* **Work item**
Please repeat the lines below, exactly and only, from the one that holds "por ahora, no" through the one that holds "s servicios de transportes recorren el AMBA.".

____ Data to examine

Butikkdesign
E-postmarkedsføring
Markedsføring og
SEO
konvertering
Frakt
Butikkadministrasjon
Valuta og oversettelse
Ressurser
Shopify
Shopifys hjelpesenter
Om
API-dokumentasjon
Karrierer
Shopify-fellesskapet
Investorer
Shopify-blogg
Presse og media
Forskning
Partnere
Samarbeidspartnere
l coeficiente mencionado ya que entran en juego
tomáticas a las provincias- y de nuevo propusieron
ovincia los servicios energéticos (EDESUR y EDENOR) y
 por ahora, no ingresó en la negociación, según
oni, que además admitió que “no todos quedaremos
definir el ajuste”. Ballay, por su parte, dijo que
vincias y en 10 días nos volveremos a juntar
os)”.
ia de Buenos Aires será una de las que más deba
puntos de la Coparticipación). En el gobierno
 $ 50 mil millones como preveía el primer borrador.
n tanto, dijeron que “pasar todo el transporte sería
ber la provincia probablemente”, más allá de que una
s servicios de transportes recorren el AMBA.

________
____ Data to examine

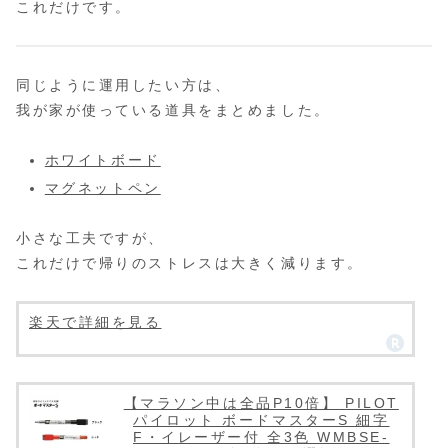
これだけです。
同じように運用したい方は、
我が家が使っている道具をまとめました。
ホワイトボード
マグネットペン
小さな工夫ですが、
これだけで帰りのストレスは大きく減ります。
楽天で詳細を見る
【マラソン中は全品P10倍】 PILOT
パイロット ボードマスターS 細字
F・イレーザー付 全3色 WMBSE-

________

* **Solution for this task**
 por ahora, no ingresó en la negociación, según
oni, que además admitió que “no todos quedaremos
definir el ajuste”. Ballay, por su parte, dijo que
vincias y en 10 días nos volveremos a juntar
os)”.
ia de Buenos Aires será una de las que más deba
puntos de la Coparticipación). En el gobierno
 $ 50 mil millones como preveía el primer borrador.
n tanto, dijeron que “pasar todo el transporte sería
ber la provincia probablemente”, más allá de que una
s servicios de transportes recorren el AMBA.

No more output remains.